>> start Extracted text

# Finding a good gym



## TheThaiGuy23 (Dec 5, 2017)

Wolves' | Wolves' Den Training Center

I’m not sure how to tell a good Muay Thai gym from a bad one or anything. It’s the most affordable one around me and they also have BJJ. They seem like they know what their doing but I am too inexperienced to know 100%. 

They offered me to come check it out for free for one week, which I will. If someone can take a look at the website and let me know if they look like a real place with no bull. Please and thank you.


----------



## JR 137 (Dec 5, 2017)

I don’t know Muay Thai.  The only thing I know that they have there is wrestling.

That being said, a website can be an accurate description of what goes on, or it could be a bunch of fluff.  There’s genuinely only one way to tell for sure - go check out the school for yourself.  They’ve got a free one week trial, so take advantage of it.

>> end Extracted text
>> start Supplied data

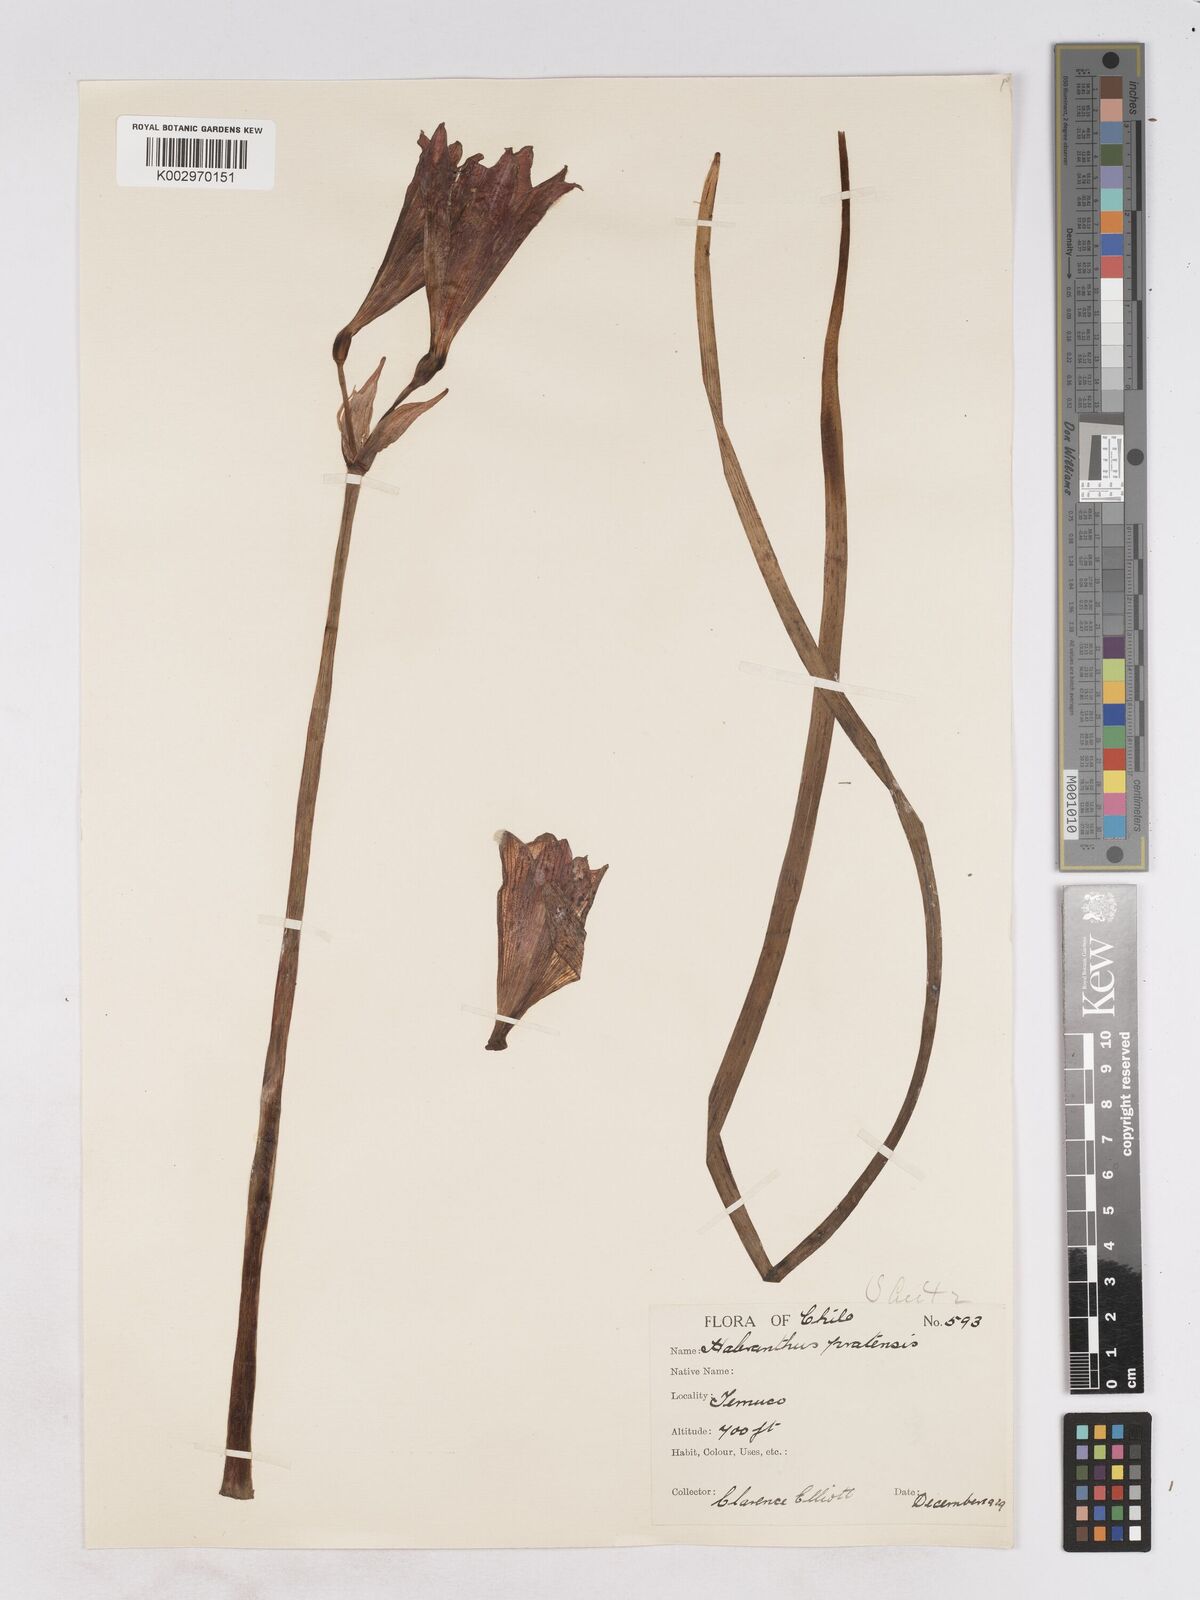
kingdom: Plantae
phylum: Tracheophyta
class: Liliopsida
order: Asparagales
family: Amaryllidaceae
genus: Phycella
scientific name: Phycella chilensis
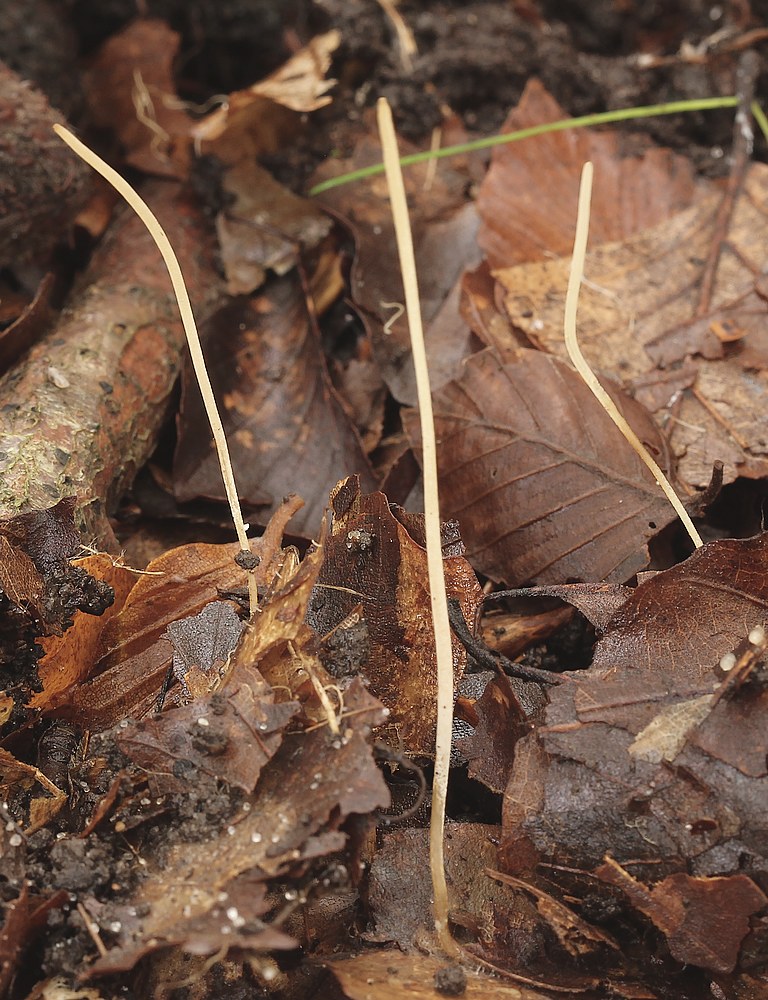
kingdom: Fungi
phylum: Basidiomycota
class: Agaricomycetes
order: Agaricales
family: Typhulaceae
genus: Typhula
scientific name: Typhula juncea
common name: trådagtig rørkølle
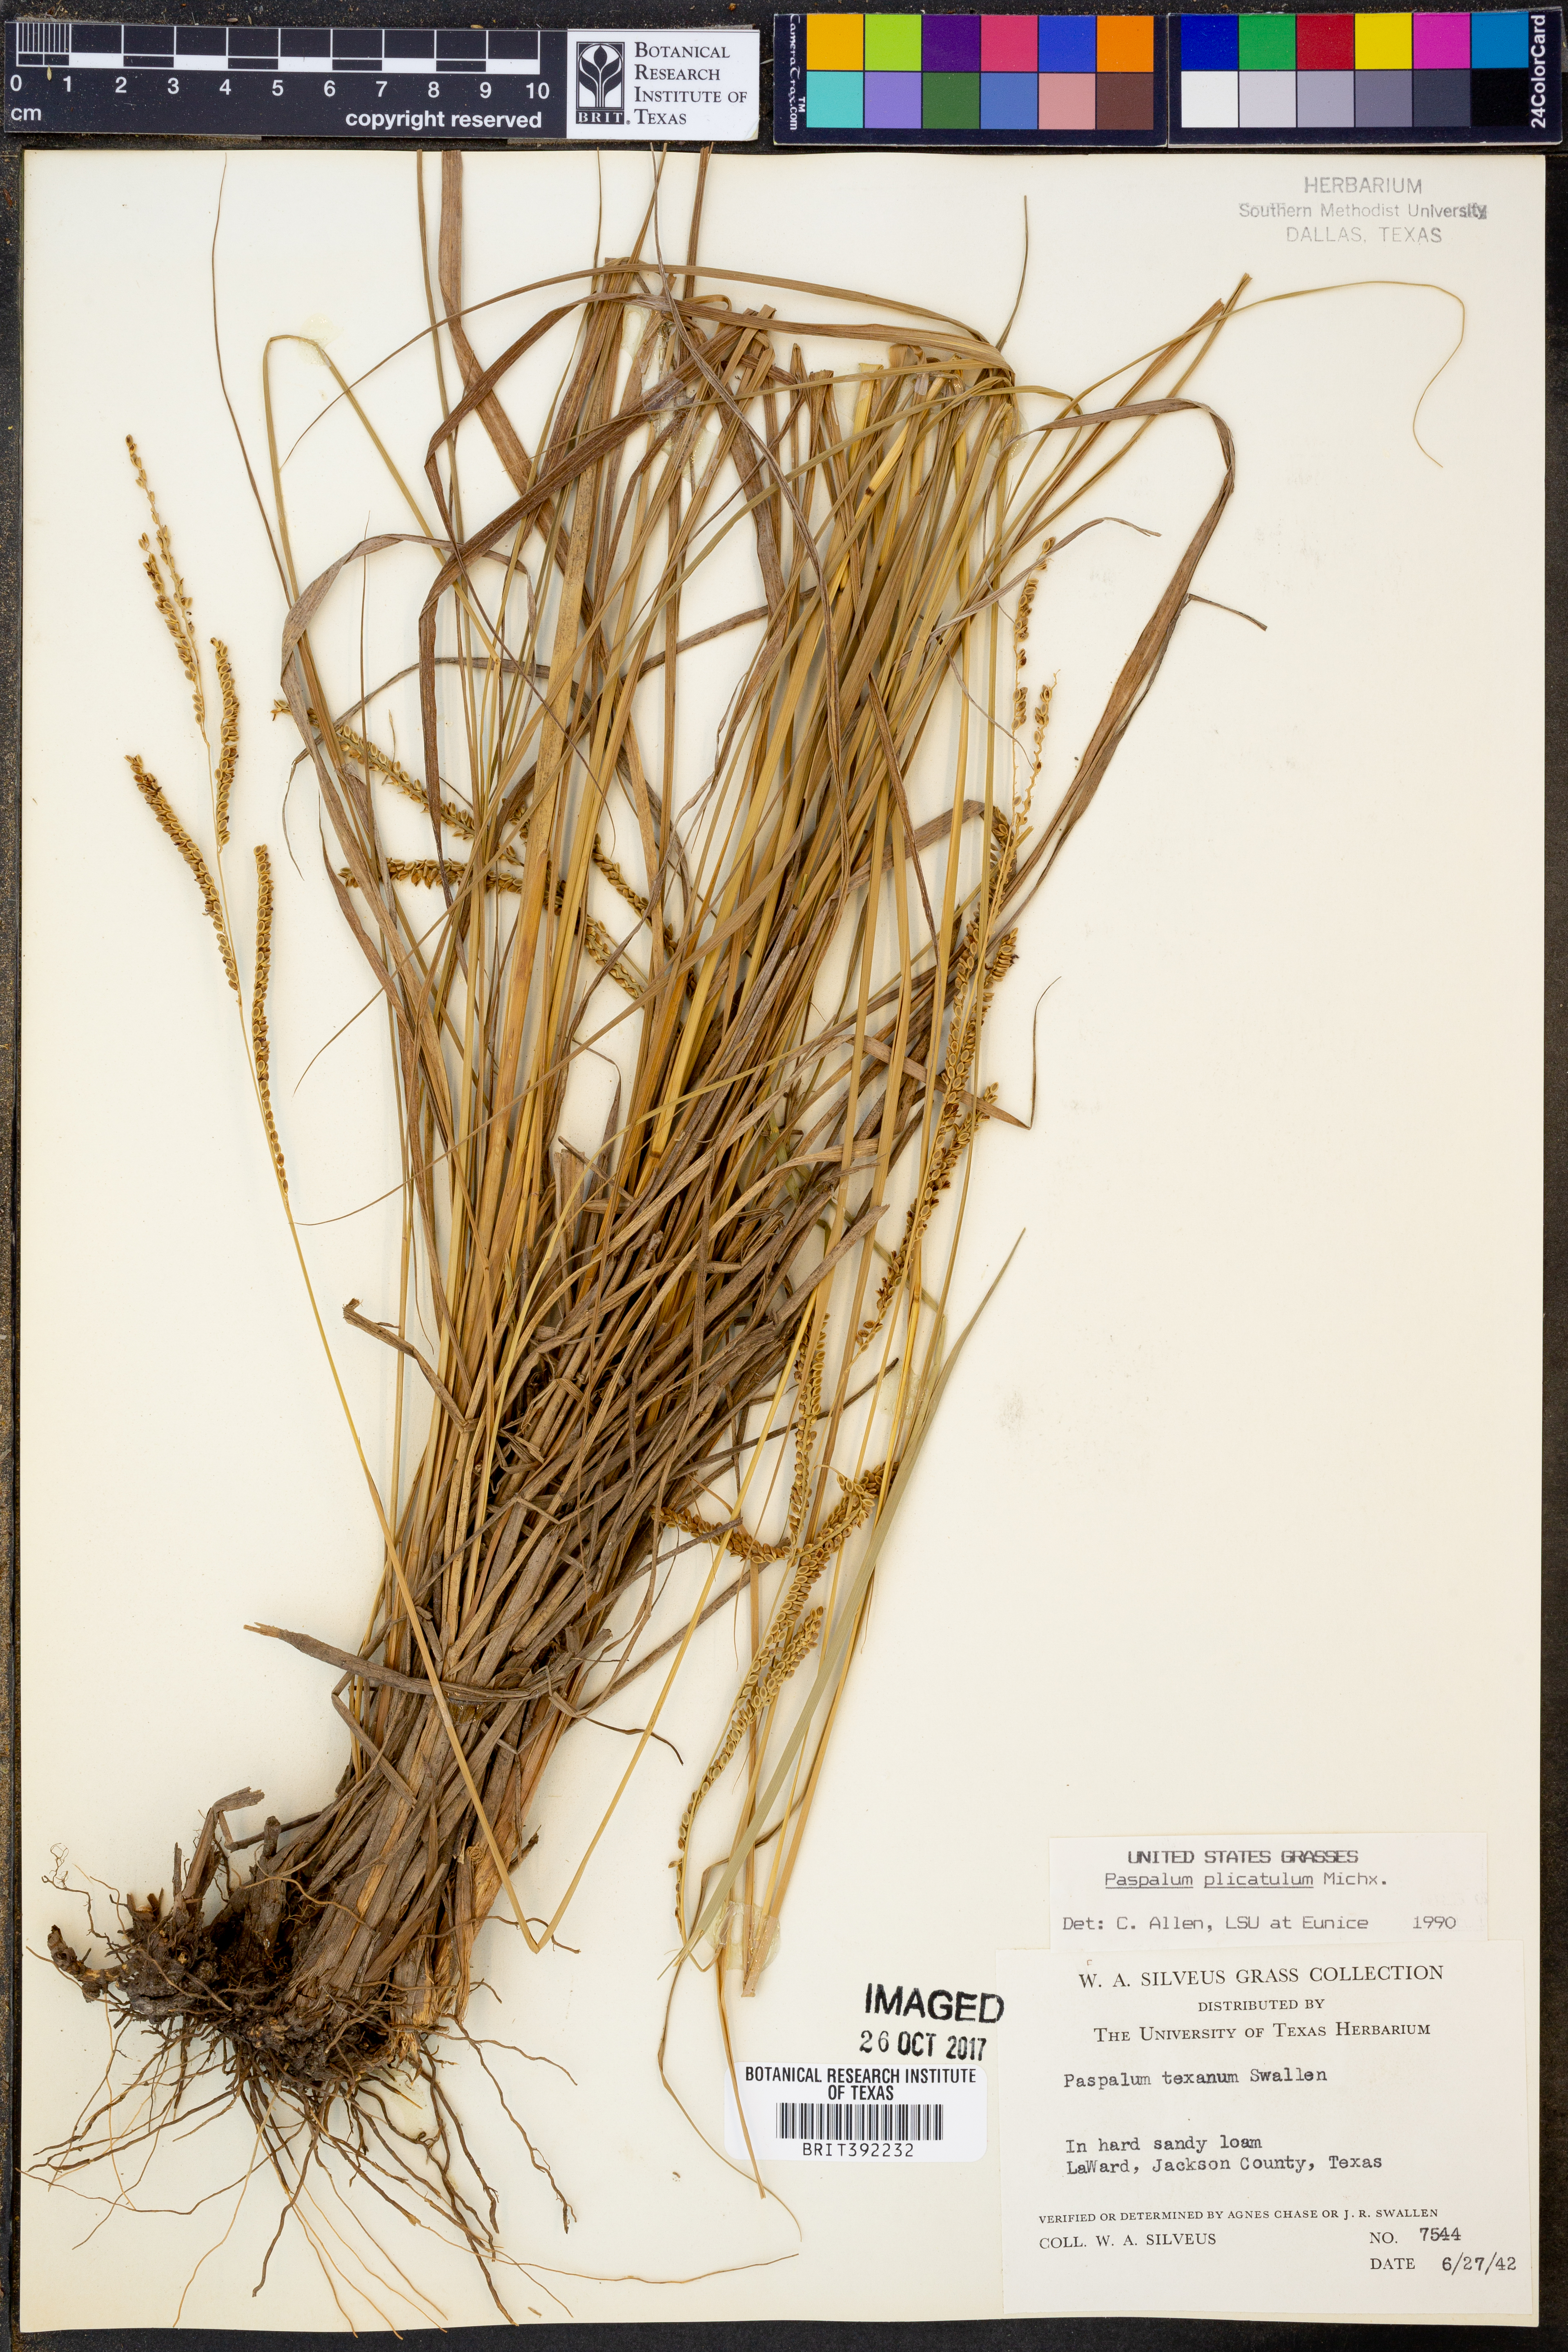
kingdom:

>> end Supplied data

Job. Please carry on the Muay Thai gym thread from its last sentence. The data has nothing to do with the thread about choosing a Muay Thai gym.

The response.
Before you commit to it, check out the other schools in the area too.  You’ll get a better sense of if it’s the right place for you or not by comparing it to the competition.  What you need to focus on is if it’s the right place FOR YOU.  We might all say it’s great, but the teachers are people you’d never want to spend time around; or we may say they’re awful, but you easily relate to what the teacher’s doing.  Only one way to find out.


----------



## drop bear (Dec 6, 2017)

They have pro fighters which means they will have the skill set.

Just need to go down and see if they are nut jobs or not.


----------



## Headhunter (Dec 6, 2017)

Websites are meant to make places look good that's the point of them you can only decide that when you're there and hey maybe it's a good place and you still don't like it. Some gyms just aren't a fit for certain people doesn't make them bad. Just go down and see what you think


----------



## JR 137 (Dec 6, 2017)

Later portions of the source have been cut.